Benn Eifert: “That’s right. You just go to cell C6 sometimes and you just overwrite the number.”

“So what happened was they sold lots of VIX calls with the front-month futures at about 25. And then the front-month VIX futures went to 85. And so they were liquidated in the middle of March in a huge catastrophic explosion that people like us were shown in an auction and everything. And they drove the relative price of VIX options and futures to twice as high as it had ever been relative to S&P, in this sort of spectacular implosion.”

“They went to zero. They lost billions and billions of dollars for teachers’ pensions and all this kind of stuff in just total and utter fraud. Again, at a very big buttoned-up place.”

“And actually, one of the funny takeaways from it was, in all of the lawsuits, you know, Allianz stepped up and settled lots of lawsuits and paid investors back—you know, all this money, and it cost them many billions of dollars. And so actually, in a twisted sort of way, the logic of investing with the big safe place actually worked but it wasn’t because they managed the risk or had any idea what these guys were doing. It was just that you could sue them, and they would pay you.

3. The History of Option Selling: Good Until It Got Popular

Benn Eifert: “So from 1990 to about 2012, they look pretty good. They kind of keep up on average with the S&P but on somewhat lower volatility with a little bit lower drawdowns.”

“Option selling looked good when nobody was doing it in size, right? Option markets were a backwater. There were funny little things that a few hedge funds did, and a few kind of people, but there were no giant pension, $200 billion pension funds doing option selling. And then those pension fund consultants started writing white papers and they started pitching to their clients’ boards, and by like 2011, 2012, 2013, they started to get some traction.
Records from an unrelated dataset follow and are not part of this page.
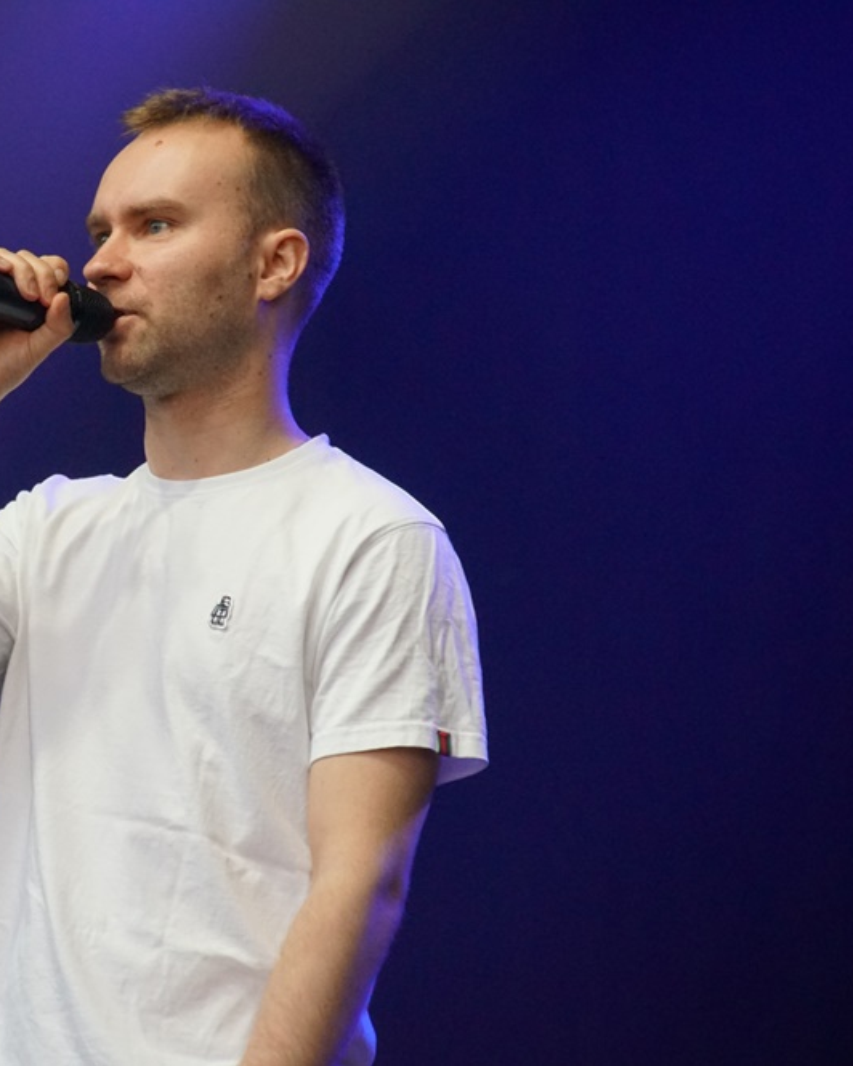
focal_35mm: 339
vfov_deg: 5.7
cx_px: 63
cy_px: 533
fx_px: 10698
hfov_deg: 4.6
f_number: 6.3
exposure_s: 1/250
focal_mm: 160
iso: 2500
And you started to have, you know, giant $200 billion pension funds saying, ‘Sure, we’ll put 10% of our assets in, move it from equity into option selling.’ And that grew and grew and grew and grew and grew.”

“And what happened was you see that performance then—in kind of the out-of-sample period, if you wanna think of it that way from a back test—yeah, for BXM and PUT index, which are the benchmarks for this kind of stuff, then really deteriorated relative to S&P where they sort of had very similar risk but much less return.”

4. How to Start Using Options Carefully

Benn Eifert: “Usually the first thing that I do is I send people a thread that has a collection a lot of people contributed to on good reading material and stuff.”

“And then, you know, the next thing that I tell people is what do I think are kind of reasonably safe uses of options that if you really want to dedicate time to figuring this out, you might kind of start with, right?”

“If you want to be really thoughtful about options selling, you know, to try to generate yield over time, there’s ways to do that too. But you really have to read up to understand how to think about the risk-reward of a trade that you’re doing—not just believe there’s something you can do all the time because somebody told you it’s a great idea.”